CON EL PAPA RECOJAMOS EL CLAMOR DE LA VIDA VIOLADA, AGOBIADA POR EL ODIO: HOMILÍA DEL CARD. CLAUDIO GUGEROTTI EN LA MISA DEL SÉPTIMO DE LOS NOVENDIALES (02/05/2025)
Beatitudes, venerables Padres Cardenales, hermanos y hermanas:
Hace algunos días oramos sobre los restos de nuestro Santo Padre Francisco y sobre ese cuerpo proclamamos nuestra fe inquebrantable en la resurrección de los muertos. En estos días nuestra certeza y nuestra educación continúan para que el Señor mire con misericordia a su siervo fiel.
La resurrección, en efecto, como nos recuerda la primera lectura, no es un fenómeno intrínseco a la naturaleza humana. Es Dios quien nos hace resurgir, mediante su Espíritu. De las aguas del Bautismo hemos emergido como nuevas criaturas, familiares de Dios, sus íntimos o, como dice San Pablo, hijos adoptivos y ya no esclavos. Y es precisamente porque somos hijos que en el mismo Espíritu se nos ha concedido clamar nuestra invocación: “Abbá, Padre”. A este clamor se asocia la creación entera que, en los dolores del parto, espera su curación. Parecen tener tan poco valor hoy la creación y la persona humana. Sin embargo, entre nosotros hay Cardenales, como los que provienen de África, que sienten espontáneamente la belleza del fruto de estos dolores, porque una nueva vida para sus pueblos es de un valor inestimable.
Surge después el tema de la creación como compañera de viaje de la humanidad insolidaria con ella, así como ésta pide solidaridad al género humano, para que sea respetada y curada. Es éste un tema que fue muy importante para nuestro Papa Francisco.
A nuestro alrededor no hacemos otra cosa más que percibir el clamor de la creación y en ella el de quien está destinado a la gloria y es la finalidad por la cual la creación fue deseada: la persona humana. Clama la tierra, pero sobre todo clama una humanidad abrumada por el odio, a su vez fruto de una profunda devaluación del valor de la vida que, como hemos escuchado, para nosotros los cristianos es participación en la familia de Dios, hasta la concorporeidad y consanguinidad con el Cristo Señor, a quien estamos celebrando en este sacramento de la Eucaristía.
Muy a menudo a esta humanidad desesperada le cuesta trabajo expresar en el clamor su oración e invocación al Dios de la vida. Y es entonces, nos lo recuerda San Pablo, que el espíritu interviene dentro de nosotros y así a nuestros silencios rocosos y a nuestras lágrimas no expresadas una invocación a nuestro Dios con gemidos inexpresables o, como también se puede traducir, con gemidos no expresados, es decir silenciosos. Esta es una expresión muy importante para el mundo cristiano oriental que ve en las incapacidad de expresar a Dios (apófasis) una de las características de la teología: contemplación de lo incomprensible, vano intento por quitar el velo a la suma verdad y por tanto, cuando mucho, posibilidad de decir, como repetirá en Occidente Santo Tomás de Aquino, no lo que Dios es, sino lo que Él no es.

• [ACTIVIDAD 1]
Según la homilía, ¿quién nos hace resurgir y por qué medio?
La homilía y las filas proceden de fuentes distintas.

Entradas de datos almacenadas:
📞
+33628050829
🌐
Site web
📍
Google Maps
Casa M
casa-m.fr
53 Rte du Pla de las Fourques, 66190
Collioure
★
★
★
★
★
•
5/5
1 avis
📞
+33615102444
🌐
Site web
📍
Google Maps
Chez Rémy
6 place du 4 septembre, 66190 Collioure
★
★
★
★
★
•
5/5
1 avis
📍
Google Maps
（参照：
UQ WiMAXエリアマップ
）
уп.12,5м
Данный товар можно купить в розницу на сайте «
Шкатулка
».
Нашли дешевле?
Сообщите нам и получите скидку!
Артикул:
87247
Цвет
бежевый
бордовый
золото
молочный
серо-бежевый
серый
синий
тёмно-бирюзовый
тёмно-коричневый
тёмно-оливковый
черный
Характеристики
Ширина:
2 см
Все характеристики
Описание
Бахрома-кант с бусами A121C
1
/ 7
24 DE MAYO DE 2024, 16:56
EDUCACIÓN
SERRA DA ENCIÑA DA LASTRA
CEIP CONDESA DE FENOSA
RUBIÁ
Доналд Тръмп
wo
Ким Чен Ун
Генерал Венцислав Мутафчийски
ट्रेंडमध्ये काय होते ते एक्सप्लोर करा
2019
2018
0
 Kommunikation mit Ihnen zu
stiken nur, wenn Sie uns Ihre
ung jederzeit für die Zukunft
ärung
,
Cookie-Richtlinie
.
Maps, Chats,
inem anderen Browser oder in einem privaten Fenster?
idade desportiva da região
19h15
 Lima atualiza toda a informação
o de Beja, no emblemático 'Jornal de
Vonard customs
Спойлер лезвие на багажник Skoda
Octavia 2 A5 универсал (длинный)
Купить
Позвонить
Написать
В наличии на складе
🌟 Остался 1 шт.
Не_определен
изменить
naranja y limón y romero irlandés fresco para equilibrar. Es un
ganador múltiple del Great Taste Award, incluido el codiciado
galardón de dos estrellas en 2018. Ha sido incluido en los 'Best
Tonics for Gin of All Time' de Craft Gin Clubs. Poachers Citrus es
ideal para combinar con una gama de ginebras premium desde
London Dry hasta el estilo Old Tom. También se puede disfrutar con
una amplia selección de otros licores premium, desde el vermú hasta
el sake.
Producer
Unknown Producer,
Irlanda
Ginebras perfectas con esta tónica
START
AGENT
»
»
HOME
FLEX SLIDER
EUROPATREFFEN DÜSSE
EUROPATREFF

• [ACTIVIDAD 2]
Devuelve todas las filas que contengan la palabra "Collioure".

• [RESPUESTA 1]
Dios, mediante su Espíritu.

• [RESPUESTA 2]
Collioure
6 place du 4 septembre, 66190 Collioure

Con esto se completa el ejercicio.